Monday, February 2, 2009

Contracting and Optimizing your Time Part 3

This is part 3 of my blog on contracting and making sure you are doing it right. This week I will go into detail on the importance of work load balancing. Let's face it, it feels good to know that you are good at your work and hence it is even better to know that you are getting a lot of clients into your business. It is because of this, that it is human nature to take on every project at your fingertips. If you can take one thing away from this week's section on contracting, it is that this is the worst thing you can do. You are one person (or even a couple of people in a company), and this doesn't mean you are en expert in every field. Even if you are, it may not be your niche...something that you do in your sleep....something that you can turn around in a short amount of time.

For example, I was offered to build an Iphone application that would sync with a system and update it whenever possible. "Great", I thought.  I have done some Iphone applications before and this although the process seemed straight forward, when do some short analysis, I realised I would have to do a lot of (unpaid) ground work to get up to speed on building the application. In the meantime, I have a small company wanting to build a web site that would take half the time, I would be much more confident with doing, and would be a quick and easy "tick" on the list of web sites I have built through Jerrong. So what did I do? Well seeing that I know someone who spends a lot more time working with Iphone applications, I decided to give them the job. 

  • Was it a loss?
  • Should I have done it to get more work in the Future from that source?
  • Have I just diverted all my business to a college for free?

The answer is NO.

Flip these questions on their bum and see what is produced :

  • Have I just done a bad job for a client that could potentially want more work out of me?
  • Have I just spent 2 days learning about the Iphone SDK, when I could have been much more efficient on other projects?
  • Have I just opened the oppurtunity to hire subcontractor for work?
The answer is a potential YES.

The bottom line is, if you are good at what you do and have built up a reputation, then their will always be work...and most importantly...work in your niche role.

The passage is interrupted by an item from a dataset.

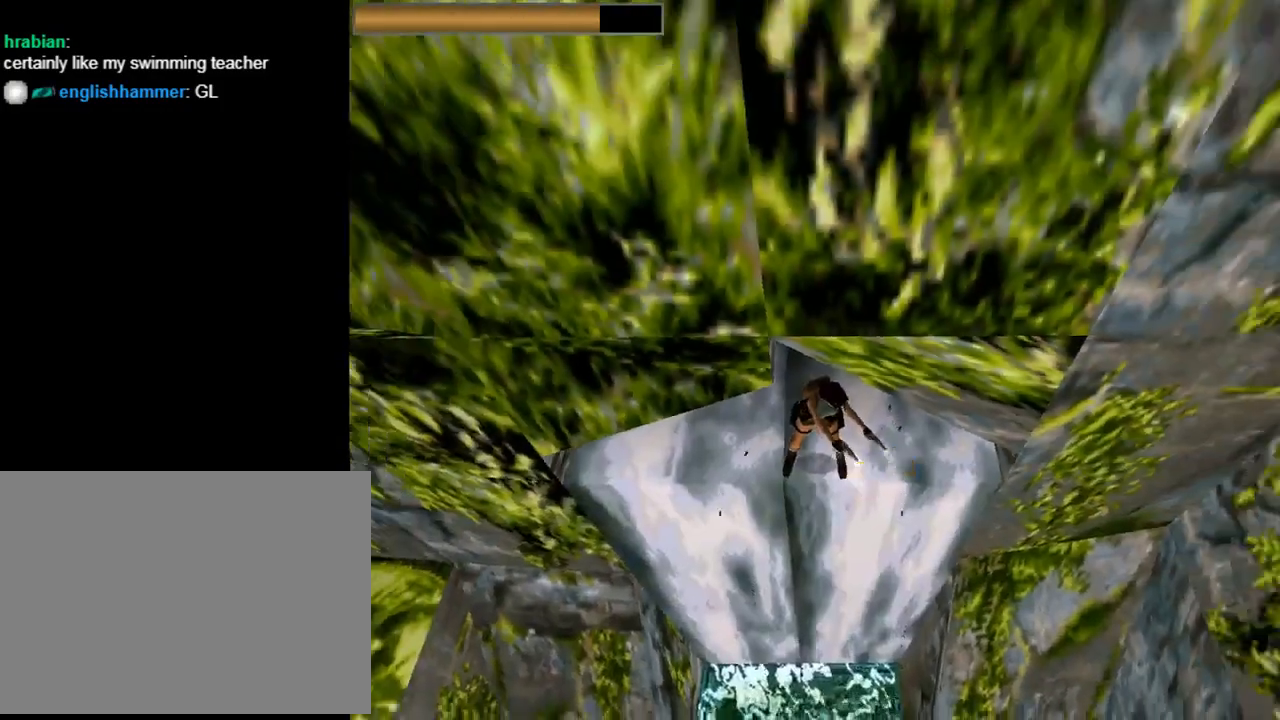
{"buttons": ["CROSS", "L1"], "left_stick": "center", "events": [[33, "DPAD_LEFT", "down"], [167, "DPAD_LEFT", "up"], [300, "L1", "down"]]}
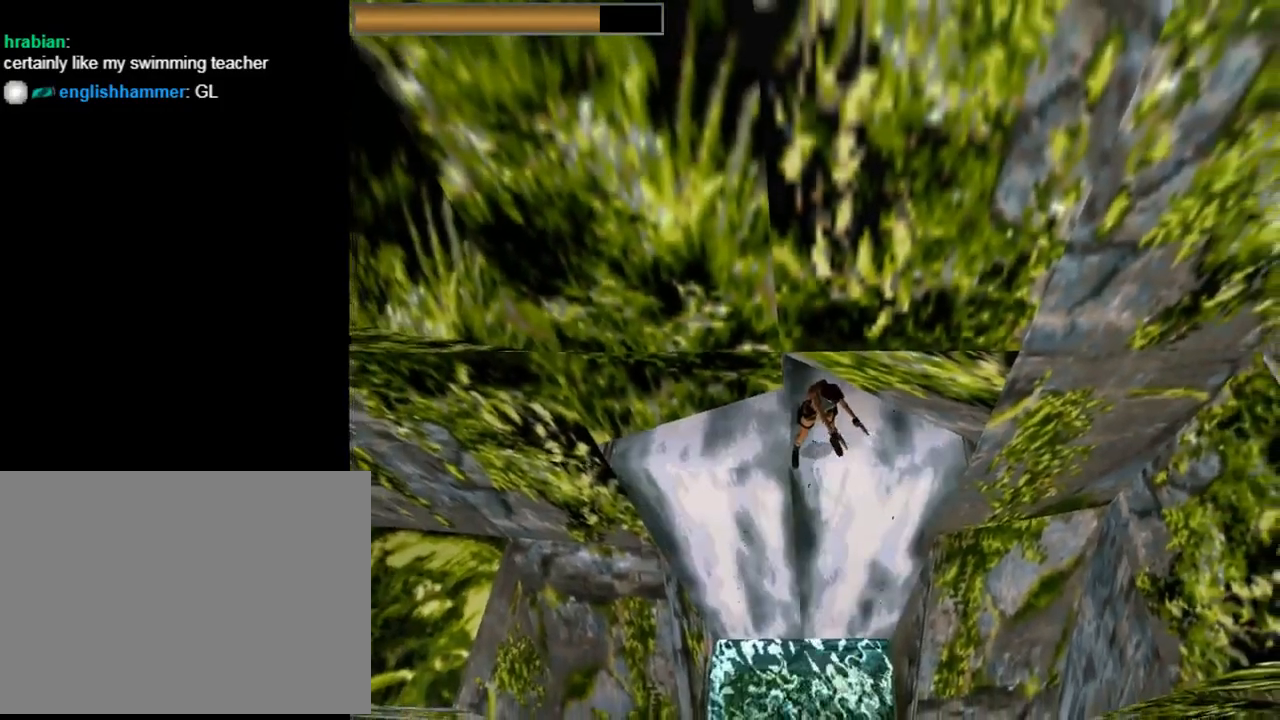
{"buttons": ["CROSS", "L1"], "left_stick": "center", "events": []}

I have forgotten to talk about one aspect that has definately effected me in ways in the past few days. An aspect that is by far the most important of them all. EVERYONE NEEDS TO TAKE IT EASY NOW AND THEN. You can't over-exhaust yourself or you will burn out. It is not smart. It is not productive. It is not healthy. So, in contridicting myself, even if you have been given a project to do that you would feel quite comfortable doing....you don't HAVE to do it. Sure, some other contractor/company might get to do it, but hey, when it comes down to it...you still have your sanity, a clear head and your loved ones. (It only took me 4 years to realise that!!! :) with a little help from another TW.)

Hope this helps, 

 -Tim

1 comment:

Henri said...

Good advice and good to see that I am not the only one who thinks this much about things as well :)

So what percentage of contract work do you turn down because of this?